Monday, July 11, 2011

White Plastic Fences

A few years ago, the Historic Preservation Commission agonized over the installation of a white plastic fence and a handicapped ramp with a white plastic balustrade at the church on the corner of Union Street and City Hall Place--once the First Baptist Church, now the Rock Solid Church. Peter Wurster, code enforcement officer, had given the church a building permit for the ramp without referring it to the HPC for a certificate of appropriateness, because, as he explained at the time, he always gave building permits to churches without question. Installing the fence, it seemed, didn't require a building permit.

Now the HPC is troubled by another white plastic fence--the one that's been installed behind J. Damiani Gallery (237 Warren Street), adjacent to Thurston Park. It's visible from Warren Street, and many people have expressed their displeasure with it.

Plastic fences may be a thorny issue for the Historic Preservation Commission. The HPC steadfastly maintains that they are not the "taste police." Although some of their decisions suggest that they are more concerned with "historic presentation" than historic preservation, their charge is to protect the integrity of Hudson's historic architecture.
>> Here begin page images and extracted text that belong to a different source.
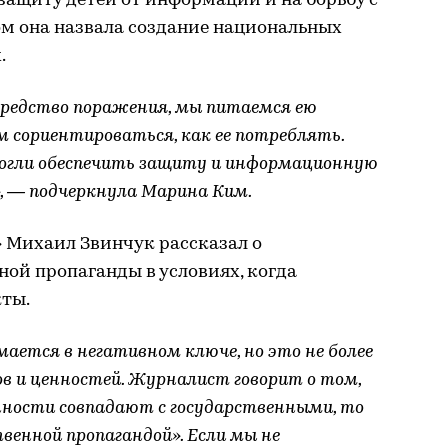
 защиту детей от информации и на борьбу с
 она назвала создание национальных
.
редство поражения, мы питаемся ею
м сориентироваться, как ее потреблять.
огли обеспечить защиту и информационную
, — подчеркнула Марина Ким.
 Михаил Звинчук рассказал о
ой пропаганды в условиях, когда
ты.
мается в негативном ключе, но это не более
ов и ценностей. Журналист говорит о том,
енности совпадают с государственными, то
енной пропагандой». Если мы не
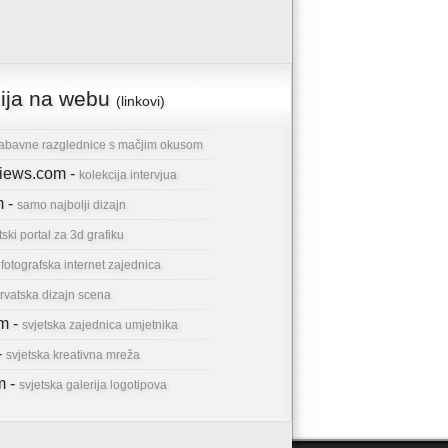
cija na webu
(linkovi)
abavne razglednice s mačjim okusom
rviews.com -
kolekcija intervjua
m -
samo najbolji dizajn
tski portal za 3d grafiku
-
fotografska internet zajednica
rvatska dizajn scena
om -
svjetska zajednica umjetnika
-
svjetska kreativna mreža
m -
svjetska galerija logotipova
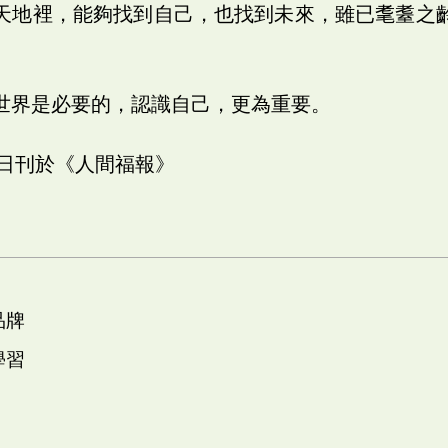
天地裡，能夠找到自己，也找到未來，雖已耄耋之
世界是必要的，認識自己，更為重要。
七日刊於《人間福報》
品牌
學習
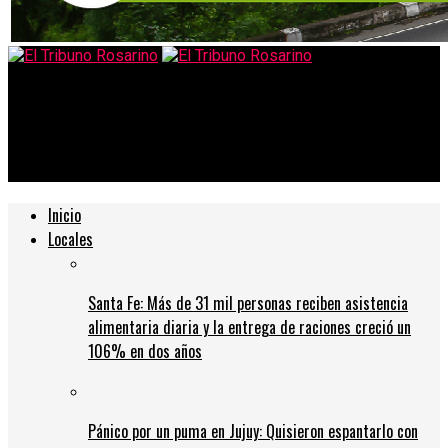
El Tribuno Rosarino
Rosario, el epicentro político del 20 de Junio: Milei confirma su
presencia en un Monumento a la Bandera totalmente renovado
Inicio
Locales
Santa Fe: Más de 31 mil personas reciben asistencia
alimentaria diaria y la entrega de raciones creció un
106% en dos años
Pánico por un puma en Jujuy: Quisieron espantarlo con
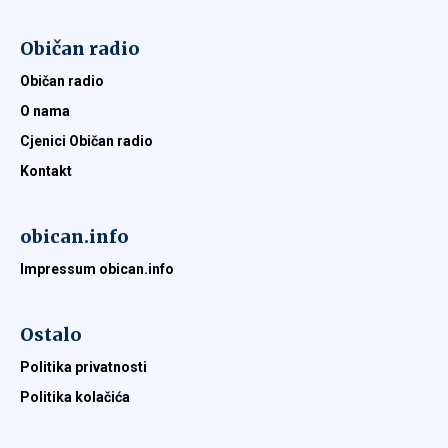
Običan radio
Običan radio
O nama
Cjenici Običan radio
Kontakt
obican.info
Impressum obican.info
Ostalo
Politika privatnosti
Politika kolačića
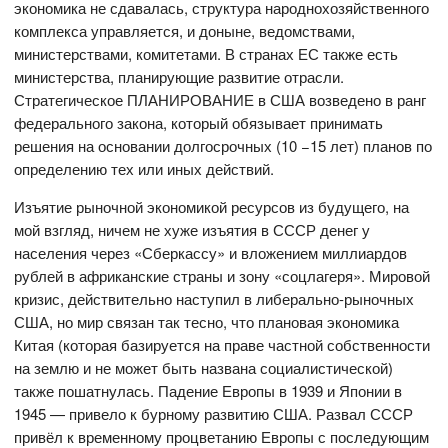
экономика не сдавалась, структура народнохозяйственного
комплекса управляется, и доныне, ведомствами,
министерствами, комитетами. В странах ЕС также есть
министерства, планирующие развитие отрасли.
Стратегическое ПЛАНИРОВАНИЕ в США возведено в ранг
федерального закона, который обязывает принимать
решения на основании долгосрочных (10 −15 лет) планов по
определению тех или иных действий.
Изъятие рыночной экономикой ресурсов из будущего, на
мой взгляд, ничем не хуже изъятия в СССР денег у
населения через «Сберкассу» и вложением миллиардов
рублей в африканские страны и зону «соцлагеря». Мировой
кризис, действительно наступил в либерально-рыночных
США, но мир связан так тесно, что плановая экономика
Китая (которая базируется на праве частной собственности
на землю и не может быть названа социалистической)
также пошатнулась. Падение Европы в 1939 и Японии в
1945 — привело к бурному развитию США. Развал СССР
привёл к временному процветанию Европы с последующим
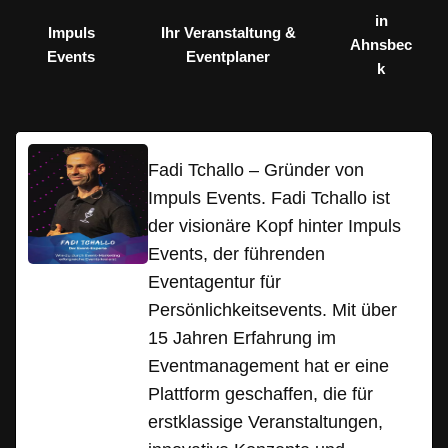
in
Impuls
Ihr Veranstaltung &
Ahnsbec
Events
Eventplaner
k
Fadi Tchallo – Gründer von
Impuls Events. Fadi Tchallo ist
der visionäre Kopf hinter Impuls
Events, der führenden
Eventagentur für
Persönlichkeitsevents. Mit über
15 Jahren Erfahrung im
Eventmanagement hat er eine
Plattform geschaffen, die für
erstklassige Veranstaltungen,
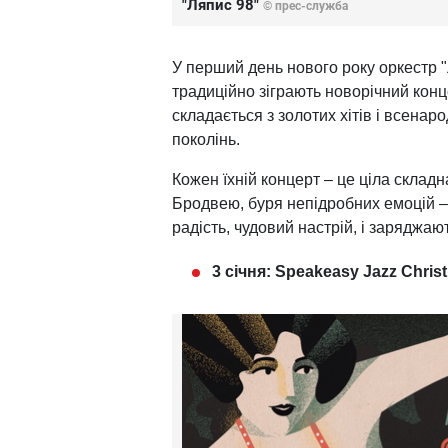
"Ляпис 98"
© прес-служба
У перший день нового року оркестр "
традиційно зіграють новорічний конц
складається з золотих хітів і всенар
поколінь.
Кожен їхній концерт – це ціла склад
Бродвею, буря непідробних емоцій –
радість, чудовий настрій, і заряджают
3 січня: Speakeasy Jazz Chri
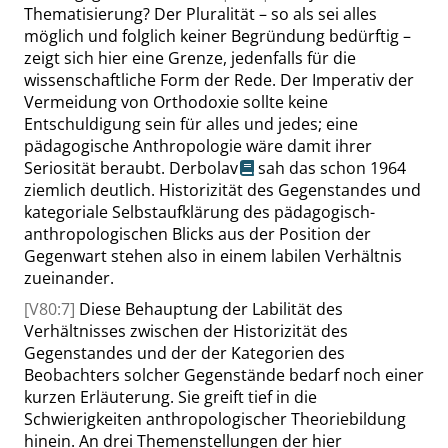
Thematisierung? Der Pluralität – so als sei alles
möglich und folglich keiner Begründung bedürftig –
zeigt sich hier eine Grenze, jedenfalls für die
wissenschaftliche Form der Rede. Der Imperativ der
Vermeidung von Orthodoxie sollte keine
Entschuldigung sein für alles und jedes; eine
pädagogische Anthropologie wäre damit ihrer
Seriosität beraubt.
Derbolav
sah das schon 1964
ziemlich deutlich. Historizität des Gegenstandes und
kategoriale Selbstaufklärung des pädagogisch-
anthropologischen Blicks aus der Position der
Gegenwart stehen also in einem labilen Verhältnis
zueinander.
[V80:7]
Diese Behauptung der Labilität des
Verhältnisses zwischen der Historizität des
Gegenstandes und der der Kategorien des
Beobachters solcher Gegenstände bedarf noch einer
kurzen Erläuterung. Sie greift tief in die
Schwierigkeiten anthropologischer Theoriebildung
hinein. An drei Themenstellungen der hier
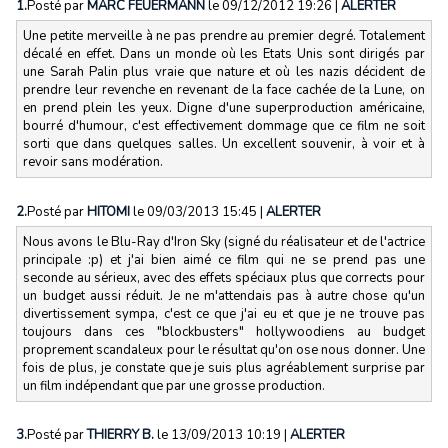
1.
Posté par
MARC FEUERMANN
le 09/12/2012 19:26
|
ALERTER
Une petite merveille à ne pas prendre au premier degré. Totalement
décalé en effet. Dans un monde où les Etats Unis sont dirigés par
une Sarah Palin plus vraie que nature et où les nazis décident de
prendre leur revenche en revenant de la face cachée de la Lune, on
en prend plein les yeux. Digne d'une superproduction américaine,
bourré d'humour, c'est effectivement dommage que ce film ne soit
sorti que dans quelques salles. Un excellent souvenir, à voir et à
revoir sans modération.
2.
Posté par
HITOMI
le 09/03/2013 15:45
|
ALERTER
Nous avons le Blu-Ray d'Iron Sky (signé du réalisateur et de l'actrice
principale :p) et j'ai bien aimé ce film qui ne se prend pas une
seconde au sérieux, avec des effets spéciaux plus que corrects pour
un budget aussi réduit. Je ne m'attendais pas à autre chose qu'un
divertissement sympa, c'est ce que j'ai eu et que je ne trouve pas
toujours dans ces "blockbusters" hollywoodiens au budget
proprement scandaleux pour le résultat qu'on ose nous donner. Une
fois de plus, je constate que je suis plus agréablement surprise par
un film indépendant que par une grosse production.
3.
Posté par
THIERRY B.
le 13/09/2013 10:19
|
ALERTER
A white plastic fence here and there doesn't seem to threaten the authentic architectural fabric of the city--at least not in the way that removing genuinely historic details from a house in favor of newly fabricated elements that return it to someone's undocumented idea of how it originally looked does--but the proliferation of white plastic fences and their glaring inappropriateness next to anything other than Barbie's Dream House suggest that perhaps, in order to preserve the historic character of Hudson, the City should simply ban white plastic fences altogether.  


  1. Oh I wish they would ban them altogether. They are a terrible eye-sore glittering in the sun. The church one is particularily awful.

  2. I hate them too, but I think they should be dealt with through normal code-making process, not the HPC. Trouble is, as Carole suggests, HPC has lost some of its credibility by not hoving to its "historic preservation" mission. But the City Council surely has much right to ban ugly plastic fences as it has to ban fences over 6-feet high.

  3. I really like the white fence around the church. It looks neat and clean. I also like the fence next to the old bocci court it is practical and safe for the children. Sounds to me like you would like to live in a gated community where you set the rules. Thank God we live in America where we can choose what we want on our property. What is great about vinyl, is it doesn't rot and never needs painting. Saving the church money and is eye appealing to most.

  4. They shatter so nicely when hit by a car but what a mess to clean up.

    Just more plastic for a plastic country.